Now it seems to hit eerily close to home.
In an inadvertent parallel to the attacks on New York and Washington, D.C., "Cat's Paw" focuses on two terrorists who defend their motivation for a recent bombing. The play also includes a character reading from Psalm 23, as the play's cast said they had heard passengers on the plane that crashed in Pennsylvania allegedly did before they attempted to take control of the plane.
There also is a moment in the play in which one terrorist dreams of circling the nation's capitol in a plane loaded with explosives.
The similarities between the recent attacks and "Cat's Paw," caused Thursday's performance to be canceled and tickets refunded.
"After Tuesday, it was hard to imagine performing the play ever again," said Paul Frellick, the show's director.
But Frellick decided that the show literally must go on. With the question of whether the play should continue answered, his focus then shifted to how. "Two things we wanted to do were one, recognize what happened with proper respect and, two, to continue on," he said.
The performers wanted to make clear their intentions for continuing the production. The idea of producing the play was conceived long before the terrorist attacks on America. "We are not performing a play in reaction to last week," said cast member John Allore, who plays the hostage David Darling.

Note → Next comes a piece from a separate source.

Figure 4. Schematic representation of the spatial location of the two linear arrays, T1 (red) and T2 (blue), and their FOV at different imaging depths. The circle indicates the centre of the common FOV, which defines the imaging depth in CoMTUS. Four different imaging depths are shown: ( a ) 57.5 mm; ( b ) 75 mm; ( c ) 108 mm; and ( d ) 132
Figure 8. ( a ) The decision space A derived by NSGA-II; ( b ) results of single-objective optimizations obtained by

While Frellick continued the show's run, he did so by giving the audience full warning about the play's content and providing them a chance to express themselves. He stood outside the theater informing audience members beforehand about the play's subject matter.

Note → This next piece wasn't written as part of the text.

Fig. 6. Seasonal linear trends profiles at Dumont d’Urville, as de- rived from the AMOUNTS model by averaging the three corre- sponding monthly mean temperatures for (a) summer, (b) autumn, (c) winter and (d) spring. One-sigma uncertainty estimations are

A discussion session has followed each showing of the play since Friday's performance, and proceeds of the weekend performances were given to the American Red Cross Disaster Relief.
Although these concessions for the audience were made, Frellick was adamant about presenting the play uncensored and unchanged; the play's integrity depended on keeping it intact. "It was a consensus choice to do the play as we did it last week," he said.
Although Allore said he originally was concerned about the audience reaction, he was relieved by the crowd's honesty and openness. "(It was a) tremendous surprise. I thought they would throw vegetables," he said.
Despite the fears of the cast and producers, Frellick said the weekend was an overall positive experience. The discussions afterward let him know he made the right choice. "Each night someone said, `Thank you. This matters to me,'" he said. "It confirmed my hope that theater has power."